Most stocks are back up after a significant drop yesterday due to investors’ fears about the delta variant of COVID-19. Small company stocks mounted the strongest comeback. The Associated Press has the story:
Great day in trading for small company stocks
(AP) Stocks jumped on Wall Street Tuesday, making up much of the ground they lost a day earlier when worries flared about spreading cases of the more contagious variant of COVID-19.
The comeback was the latest rebound following a pullback as investors continue to try and assess how badly rising infections will hurt the economic recovery.
The S&P 500 rose 64.57 points, or 1.5%, to 4,323.06. The gain erased most of the benchmark index’s 1.6% loss on Monday, its biggest since May.
Airlines, cruise operators and other stocks that sank a day earlier were back in the winning column. American Airlines climbed 8.4% and Carnival gained 7.5%. Technology, financial, industrial and health care stocks also powered a big share of the benchmark index’s broad gains.

▬▬▬▬▬▬▬▬▬▬

- _PROBLEMS TO SOLVE_:
A – Using the stock market report above, decide whether each statement agrees with it: (i) the S&P 500 rose 1.5% on Tuesday; (ii) Monday's loss was the index's biggest since March; (iii) American Airlines climbed 7.5%. For each, answer yes or no and quote the deciding words.
B – In the stock market report, which cruise operator is named, and how much did its stock gain?
C – Write the next part of the stock market report, starting after its last sentence.

▬▬▬▬▬▬▬▬▬▬

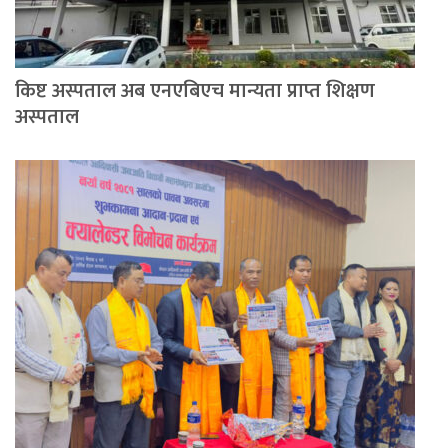
किष्ट अस्पताल अब एनएबिएच मान्यता प्राप्त शिक्षण
अस्पताल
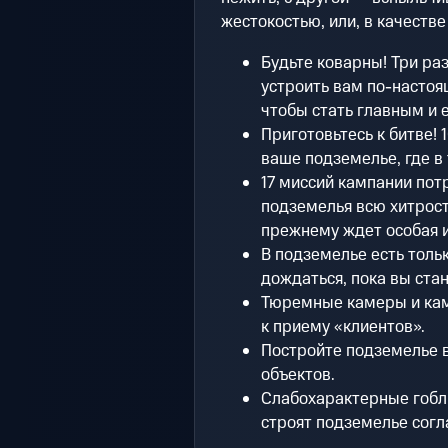
жестокостью, или, в качестве
Будьте коварны! Три ра
устроить вам по-настоя
чтобы стать главным и
Приготовьтесь к битве! 
ваше подземелье, где в
17 миссий кампании пот
подземелья всю хитрость
прежнему ждет особая и
В подземелье есть тольк
дождаться, пока вы ста
Тюремные камеры и кам
к приему «клиентов».
Постройте подземелье 
объектов.
Слабохарактерные гобл
строят подземелье сог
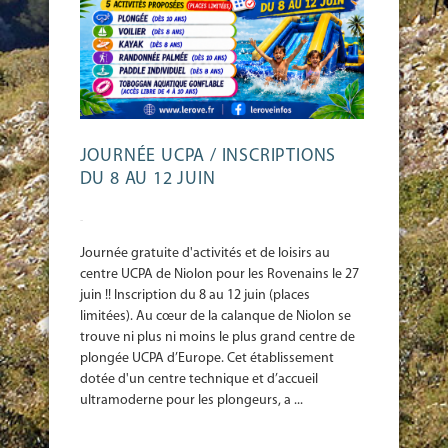
JOURNÉE UCPA / INSCRIPTIONS
DU 8 AU 12 JUIN
-
Journée gratuite d'activités et de loisirs au
centre UCPA de Niolon pour les Rovenains le 27
juin !! Inscription du 8 au 12 juin (places
limitées). Au cœur de la calanque de Niolon se
trouve ni plus ni moins le plus grand centre de
plongée UCPA d’Europe. Cet établissement
dotée d'un centre technique et d’accueil
ultramoderne pour les plongeurs, a ...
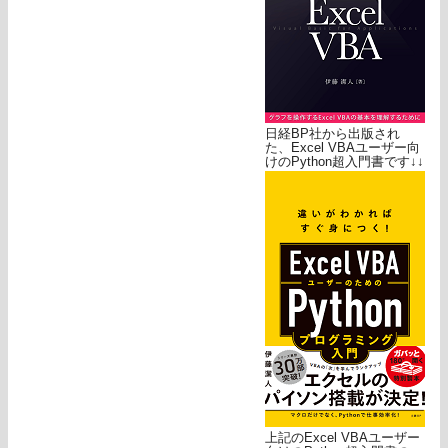
日経BP社から出版され
た、Excel VBAユーザー向
けのPython超入門書です↓↓
上記のExcel VBAユーザー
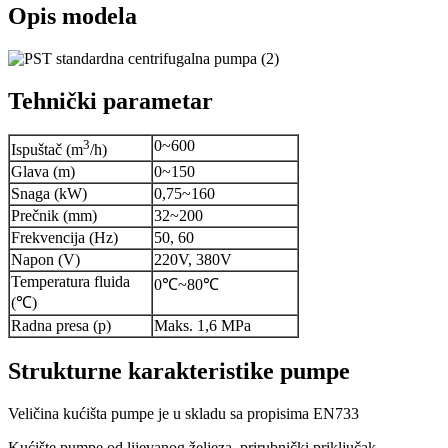
Opis modela
Tehnički parametar
3
0~600
Ispuštač (m
/h)
Glava (m)
0~150
Snaga (kW)
0,75~160
Prečnik (mm)
32~200
Frekvencija (Hz)
50, 60
Napon (V)
220V, 380V
Temperatura fluida
0℃~80℃
(℃)
Radna presa (p)
Maks. 1,6 MPa
Strukturne karakteristike pumpe
Veličina kućišta pumpe je u skladu sa propisima EN733
Kućište pumpe od lijevanog željeza, prirubnički priključak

▬▬▬▬▬▬▬▬▬▬

- _ANSWER SET_:
A –
(i) Yes: "The S&P 500 rose 64.57 points, or 1.5%, to 4,323.06."
(ii) No: "its biggest since May."
(iii) No: "American Airlines climbed 8.4%"

B – Carnival gained 7.5%.

C –
The Dow Jones Industrial Average rose 549.95 points, or 1.6%, to 34,511.99. The blue-chip index lost 725 points a day earlier. The Nasdaq composite gained 223.89 points, or 1.6%, to 14,498.88.
Small company stocks mounted the strongest comeback. The Russell 2000 index outpaced the other major indexes with a gain of 63.62 points, or 3%, to 2,194.30.
The sharp one-day rebound for the broader market shows yet again just how choppy trading has been as investors try to figure out the lingering virus’ impact on inflation, the broader economy and businesses ranging from airlines to banks. The broader market has managed to keep gaining ground even with all the churn and the benchmark S&P 500 notched several records over the last few weeks.
The spread of the more contagious delta variant of COVID-19 has become a worry spot for investors and policymakers. The Centers for Disease Control has said an estimated 83% of cases in the U.S. are tied to the delta variant of the virus. While tens of millions of Americans have gotten vaccinated, there remains a significant percentage of Americans who are either reluctant or outright hostile to the idea of being vaccinated.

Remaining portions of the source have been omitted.